───── SELECTED EXCERPT

- Theatrical release poster
- Directed by: Daniel Barnz
- Written by: Patrick Tobin
- Produced by: Ben Barnz; Kristin Hahn; Courtney Solomon; Mark Canton;
- Starring: Jennifer Aniston; Adriana Barraza; Felicity Huffman; William H. Macy; Anna Kendrick; Sam Worthington;
- Cinematography: Rachel Morrison
- Edited by: Kristina Boden
- Music by: Christophe Beck
- Production companies: Cinelou Films; Echo Films; We're Not Brothers Productions;
- Distributed by: Cinelou Releasing; Freestyle Releasing;
- Release dates: September 8, 2014 (TIFF); December 31, 2014 (United States);
- Running time: 102 minutes
- Country: United States
- Languages: English Spanish
- Budget: $7–10 million
- Box office: $2.9 million

= Cake (2014 film) =

2014 film

Cake is a 2014 American drama film directed by Daniel Barnz, written by Patrick Tobin, and starring Jennifer Aniston, Adriana Barraza, Felicity Huffman, William H. Macy, Anna Kendrick, and Sam Worthington. It debuted in the Special Presentations section of the 2014 Toronto International Film Festival.

Cake received mixed reviews and was a box-office bomb, grossing $2.9 million against its $7–10 million budget. However, Aniston's dramatic performance received positive reviews and earned her Best Actress nominations at the Golden Globe Awards and the Screen Actors Guild Awards.

==Plot==
A year after surviving a car accident that killed her son, former attorney Claire Bennett struggles with chronic pain, making her angry. Silvana, her housekeeper, caretaker and chauffeur, looks after all of her needs.

──────────
───── INFORMATION

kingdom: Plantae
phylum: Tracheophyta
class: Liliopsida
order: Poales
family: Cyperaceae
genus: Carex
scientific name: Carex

──────────
───── INFORMATION

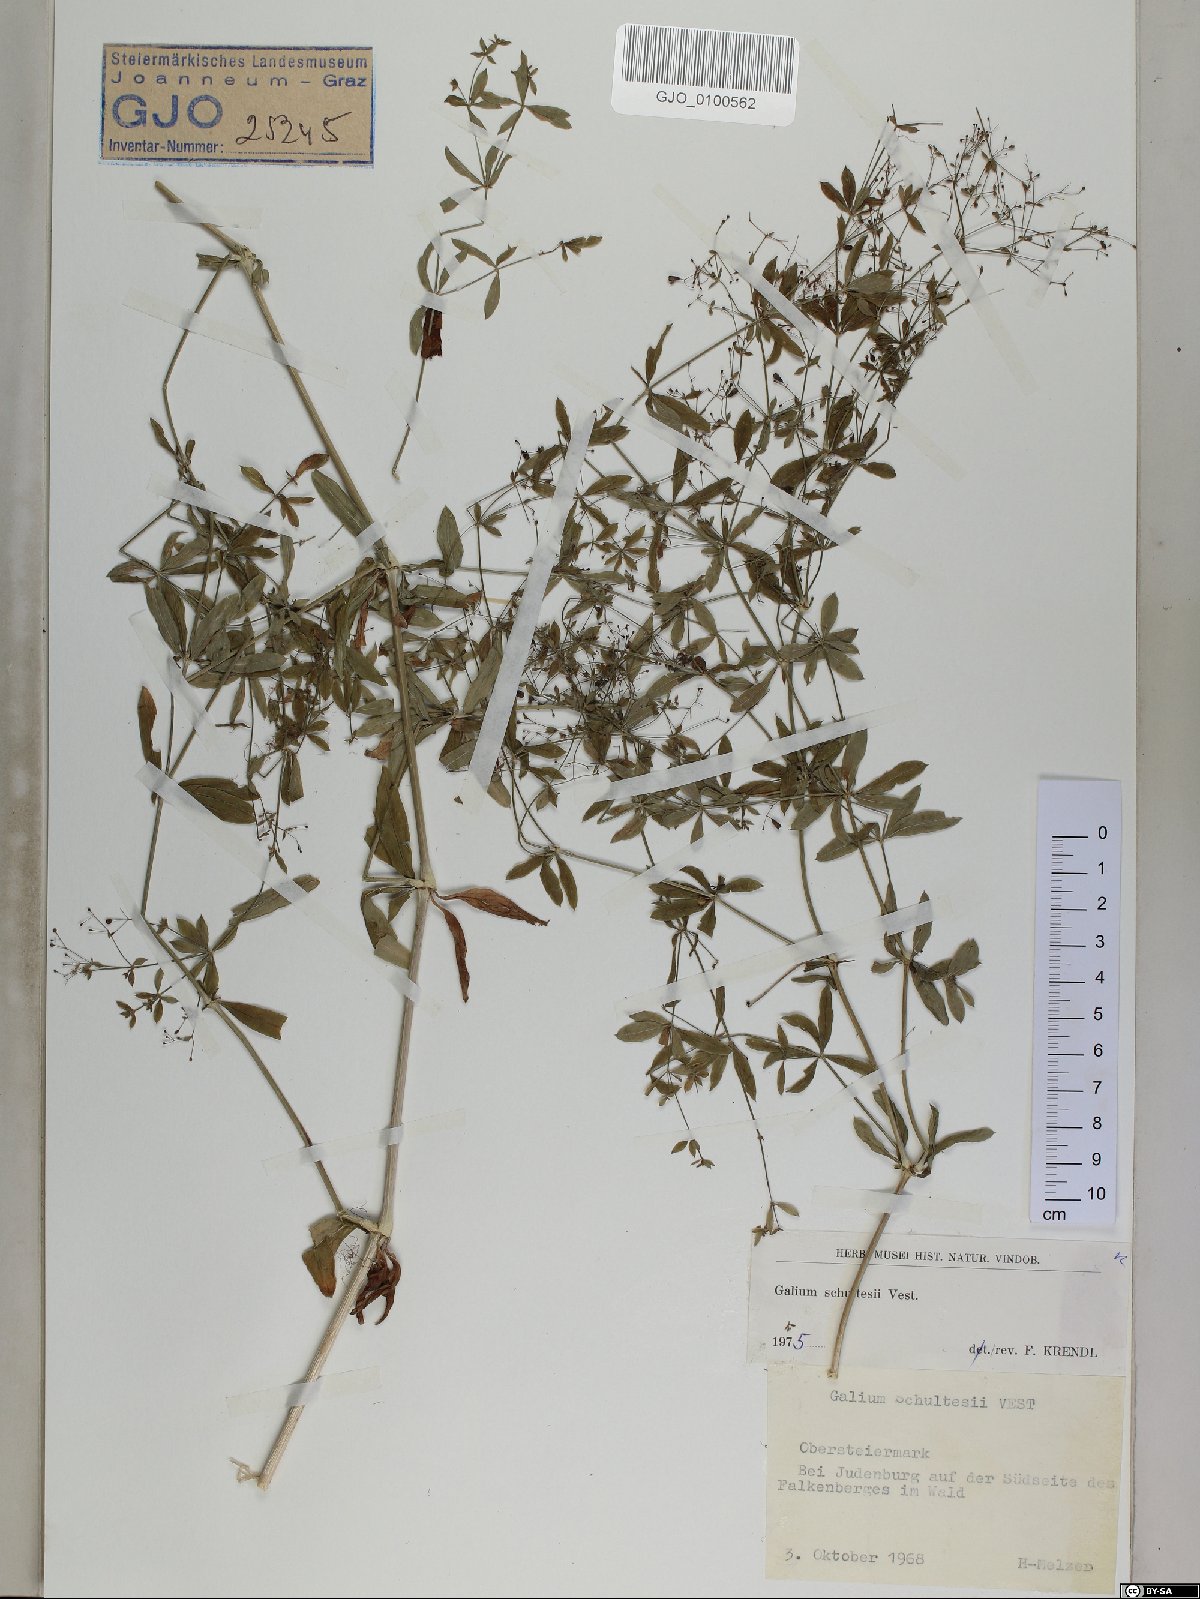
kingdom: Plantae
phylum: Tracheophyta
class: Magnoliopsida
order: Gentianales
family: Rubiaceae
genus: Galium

──────────
───── INFORMATION

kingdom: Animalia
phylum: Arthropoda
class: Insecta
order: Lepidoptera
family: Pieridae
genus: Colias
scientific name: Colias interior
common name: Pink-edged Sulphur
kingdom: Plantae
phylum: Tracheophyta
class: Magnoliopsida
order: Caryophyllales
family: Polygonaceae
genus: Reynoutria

──────────

PROBLEM DETAILS => Pick up the article on the 2014 film Cake after its last sentence and continue its plot summary.

EXERCISE OUTPUT =>
Claire abuses pain medication to deal with her son's death and the suicide of Nina, a member of her chronic pain support group. With her marriage to Jason and life falling apart, she ends up buying drugs on the street to support her addiction. She also dreams vividly and hallucinates about Nina.

In physical therapy, Claire is uncooperative and risks her medication being cut off, as her condition has not improved. After her session, Claire jumps into the pool with body weights, seemingly to kill herself. She stays on the bottom for a long time before rising to the surface.

At the threat of a lawsuit, the support group leader, Annette, gives Claire Nina's home address. Claire goes to the house, and Nina's husband Roy, having been tipped off by Annette, confronts her as she is leaving. Bonding over their loss and isolation, Claire and Roy go to Nina's grave. A few nights later Claire surprises him at home but takes Nina's leftover Percocet. Claire's dreams of Nina continue.

The man responsible for Claire's car accident, Leonard, shows up at her house to apologize. She physically attacks him. Afterwards, she inadvertently overdoses on the pain medication. Taken to the hospital, she dreams of Nina presenting her with a birthday cake with six lit candles, explaining that she feels guilty about not being able to make a homemade birthday cake for her son.

Claire is discharged from the hospital and struggles to remain drug free. She asks Silvana to drive her to the drive-in where she had her first date with Jason. Wandering away, she lies down on the nearby railroad tracks and hallucinates a conversation with Nina, who gets Claire to admit she was a good mother. Claire hears Silvana calling her and when she gets up, Nina vanishes. Silvana loudly criticizes Claire for abusing everyone and pushing away Jason, who is also suffering the loss of their son. She is interrupted when Claire notices the car has been stolen, forcing them to stay in a motel.

The next day Becky, a girl on her way to Los Angeles, tries to steal Claire's purse. Claire brings her home to make her a homemade cake. Silvana later wakes Claire when she sees Becky has in fact stolen the purse, but has left a beautiful cake. Claire takes it to Roy for his son's birthday, as a way of thanking Nina. She and Silvana go to visit her son's grave, where Silvana hangs a wind chime in a nearby tree. On the ride home, Claire finally sits upright in the car.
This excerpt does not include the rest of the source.